Task: Once the line containing "Putinism (sv)" is found in the entries below, restate it and each following line word for word, stopping after the line containing "Rysk imperialism (sv)".

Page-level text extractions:
○ ○ ○

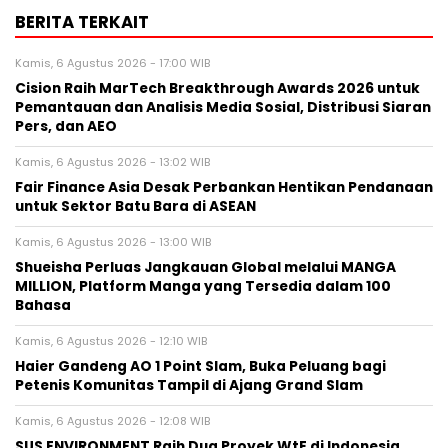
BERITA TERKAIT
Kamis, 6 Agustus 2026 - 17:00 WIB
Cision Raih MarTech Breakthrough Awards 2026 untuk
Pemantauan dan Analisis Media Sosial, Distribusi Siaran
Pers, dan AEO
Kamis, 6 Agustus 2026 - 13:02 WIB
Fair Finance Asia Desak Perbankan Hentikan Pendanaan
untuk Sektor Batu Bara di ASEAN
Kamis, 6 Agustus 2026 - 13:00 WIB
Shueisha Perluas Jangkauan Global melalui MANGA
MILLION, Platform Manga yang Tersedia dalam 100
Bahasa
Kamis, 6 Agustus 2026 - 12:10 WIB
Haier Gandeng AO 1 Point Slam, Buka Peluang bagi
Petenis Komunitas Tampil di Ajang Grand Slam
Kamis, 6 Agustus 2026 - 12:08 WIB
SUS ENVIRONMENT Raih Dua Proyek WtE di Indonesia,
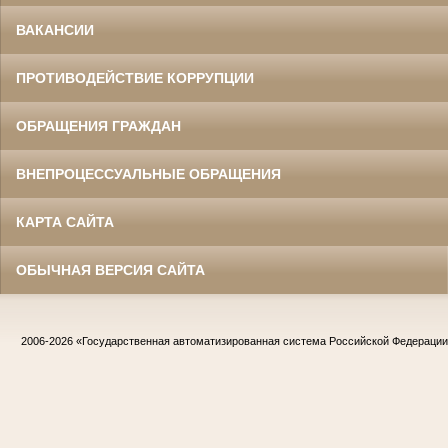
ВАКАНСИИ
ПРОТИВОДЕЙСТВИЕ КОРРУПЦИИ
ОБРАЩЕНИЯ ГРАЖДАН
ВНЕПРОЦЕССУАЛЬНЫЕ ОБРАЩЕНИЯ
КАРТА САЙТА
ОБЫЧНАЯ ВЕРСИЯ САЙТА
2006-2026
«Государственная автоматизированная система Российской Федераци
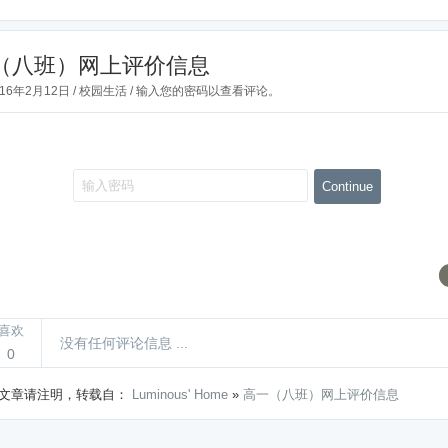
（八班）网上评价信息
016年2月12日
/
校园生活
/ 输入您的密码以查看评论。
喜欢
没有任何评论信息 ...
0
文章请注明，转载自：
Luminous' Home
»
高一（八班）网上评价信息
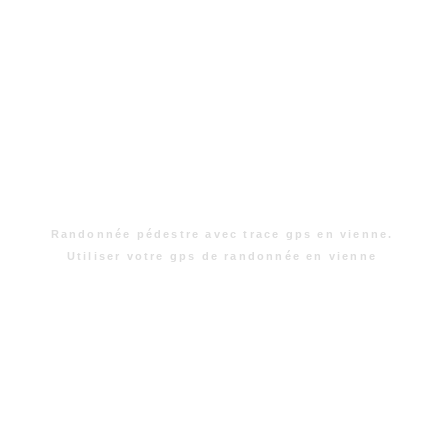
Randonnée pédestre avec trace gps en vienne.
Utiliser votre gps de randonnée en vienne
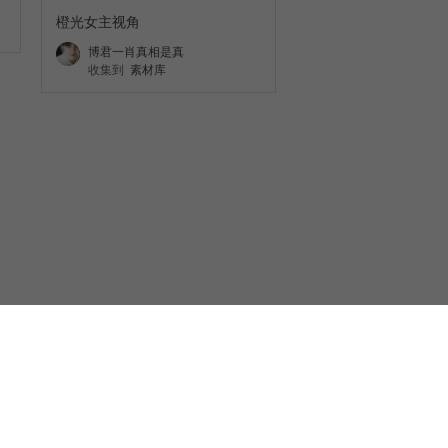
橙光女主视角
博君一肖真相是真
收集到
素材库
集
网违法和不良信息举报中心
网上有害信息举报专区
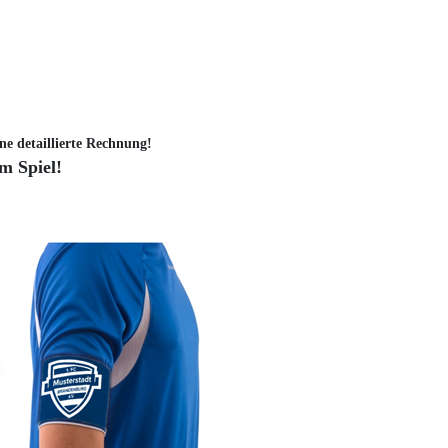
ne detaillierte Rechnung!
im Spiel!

○ ○ ○

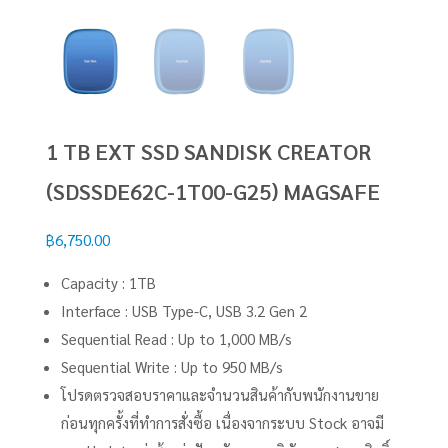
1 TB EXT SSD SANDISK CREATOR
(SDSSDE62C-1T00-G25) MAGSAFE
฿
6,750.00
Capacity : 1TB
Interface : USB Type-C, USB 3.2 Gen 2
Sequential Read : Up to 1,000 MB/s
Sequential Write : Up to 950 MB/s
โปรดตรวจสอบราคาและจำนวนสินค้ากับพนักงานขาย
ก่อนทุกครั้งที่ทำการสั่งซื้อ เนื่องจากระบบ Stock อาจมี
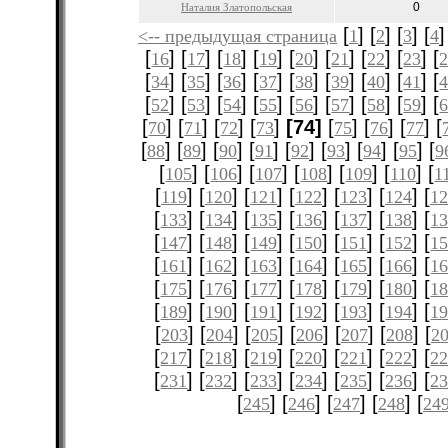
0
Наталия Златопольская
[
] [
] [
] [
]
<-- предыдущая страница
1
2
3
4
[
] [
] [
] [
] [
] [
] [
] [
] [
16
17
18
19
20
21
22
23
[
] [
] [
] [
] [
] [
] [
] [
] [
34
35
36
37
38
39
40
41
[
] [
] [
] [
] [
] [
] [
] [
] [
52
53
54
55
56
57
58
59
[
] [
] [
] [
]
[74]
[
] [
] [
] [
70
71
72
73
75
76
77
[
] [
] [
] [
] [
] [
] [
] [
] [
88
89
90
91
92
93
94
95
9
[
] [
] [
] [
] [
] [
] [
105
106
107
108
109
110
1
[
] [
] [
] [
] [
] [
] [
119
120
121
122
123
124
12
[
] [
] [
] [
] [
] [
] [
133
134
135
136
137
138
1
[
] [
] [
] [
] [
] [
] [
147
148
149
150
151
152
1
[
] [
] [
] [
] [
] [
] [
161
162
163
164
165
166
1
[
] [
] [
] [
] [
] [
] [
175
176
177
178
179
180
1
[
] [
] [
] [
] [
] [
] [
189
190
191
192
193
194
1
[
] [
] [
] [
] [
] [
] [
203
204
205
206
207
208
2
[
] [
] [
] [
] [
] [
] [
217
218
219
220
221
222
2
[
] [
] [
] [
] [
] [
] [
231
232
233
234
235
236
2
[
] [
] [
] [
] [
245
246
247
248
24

○ ○ ○

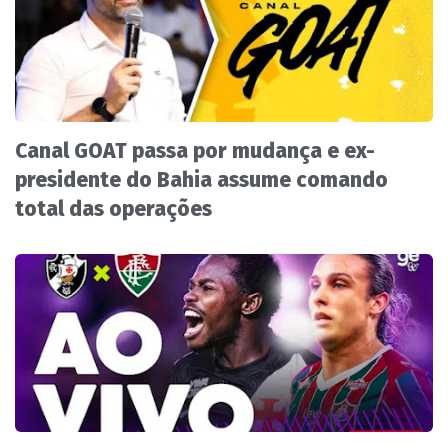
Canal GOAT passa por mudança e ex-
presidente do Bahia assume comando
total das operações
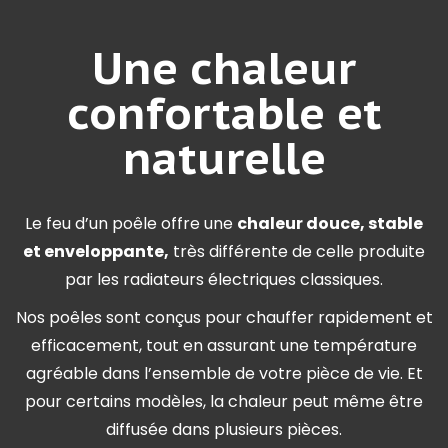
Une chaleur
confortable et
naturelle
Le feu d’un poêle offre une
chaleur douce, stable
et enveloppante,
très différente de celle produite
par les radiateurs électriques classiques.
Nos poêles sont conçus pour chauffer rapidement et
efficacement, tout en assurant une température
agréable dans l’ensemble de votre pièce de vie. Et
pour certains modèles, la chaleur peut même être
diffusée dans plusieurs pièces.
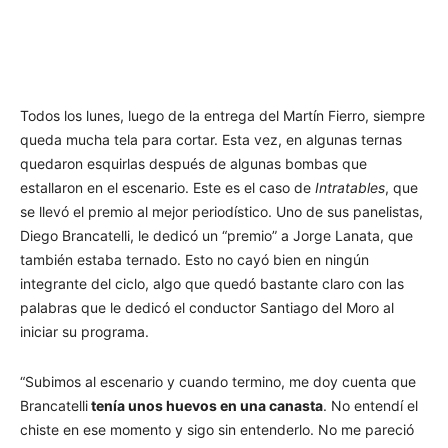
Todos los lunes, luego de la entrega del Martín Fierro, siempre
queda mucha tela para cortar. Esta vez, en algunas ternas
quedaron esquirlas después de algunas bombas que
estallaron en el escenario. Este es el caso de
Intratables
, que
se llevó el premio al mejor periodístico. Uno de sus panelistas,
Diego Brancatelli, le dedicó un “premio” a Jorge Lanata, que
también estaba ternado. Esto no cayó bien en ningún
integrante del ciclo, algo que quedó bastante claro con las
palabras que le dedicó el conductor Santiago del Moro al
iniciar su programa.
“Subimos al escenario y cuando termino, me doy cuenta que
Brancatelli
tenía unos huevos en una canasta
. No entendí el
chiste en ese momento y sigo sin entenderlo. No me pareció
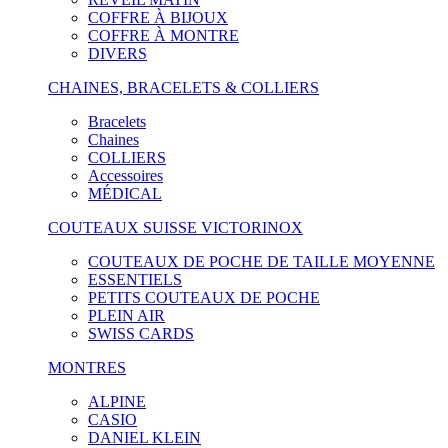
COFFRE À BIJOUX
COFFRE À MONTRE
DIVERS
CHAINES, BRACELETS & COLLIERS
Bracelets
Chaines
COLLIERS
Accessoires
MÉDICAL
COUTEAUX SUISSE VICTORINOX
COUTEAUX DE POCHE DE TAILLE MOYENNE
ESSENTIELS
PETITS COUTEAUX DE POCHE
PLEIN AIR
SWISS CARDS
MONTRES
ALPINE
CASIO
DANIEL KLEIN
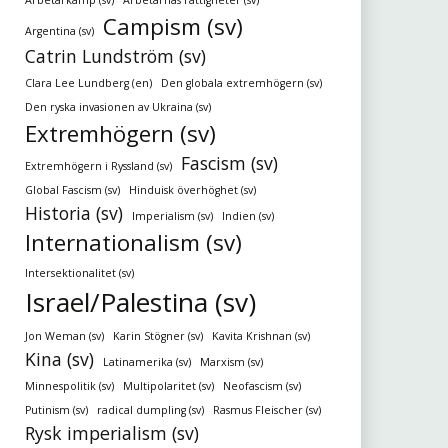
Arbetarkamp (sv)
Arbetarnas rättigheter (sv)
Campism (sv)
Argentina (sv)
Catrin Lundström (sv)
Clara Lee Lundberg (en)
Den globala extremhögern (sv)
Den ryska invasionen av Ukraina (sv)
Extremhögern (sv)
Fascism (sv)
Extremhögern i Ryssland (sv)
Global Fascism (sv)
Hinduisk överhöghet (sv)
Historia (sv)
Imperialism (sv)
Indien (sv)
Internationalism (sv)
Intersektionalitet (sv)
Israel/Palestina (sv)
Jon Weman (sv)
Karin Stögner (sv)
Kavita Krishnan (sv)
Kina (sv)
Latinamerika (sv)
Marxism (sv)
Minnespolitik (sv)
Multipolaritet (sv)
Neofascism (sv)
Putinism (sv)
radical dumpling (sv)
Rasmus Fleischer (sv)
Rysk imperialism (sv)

○ ○ ○

Result for this exercise:
Putinism (sv)
radical dumpling (sv)
Rasmus Fleischer (sv)
Rysk imperialism (sv)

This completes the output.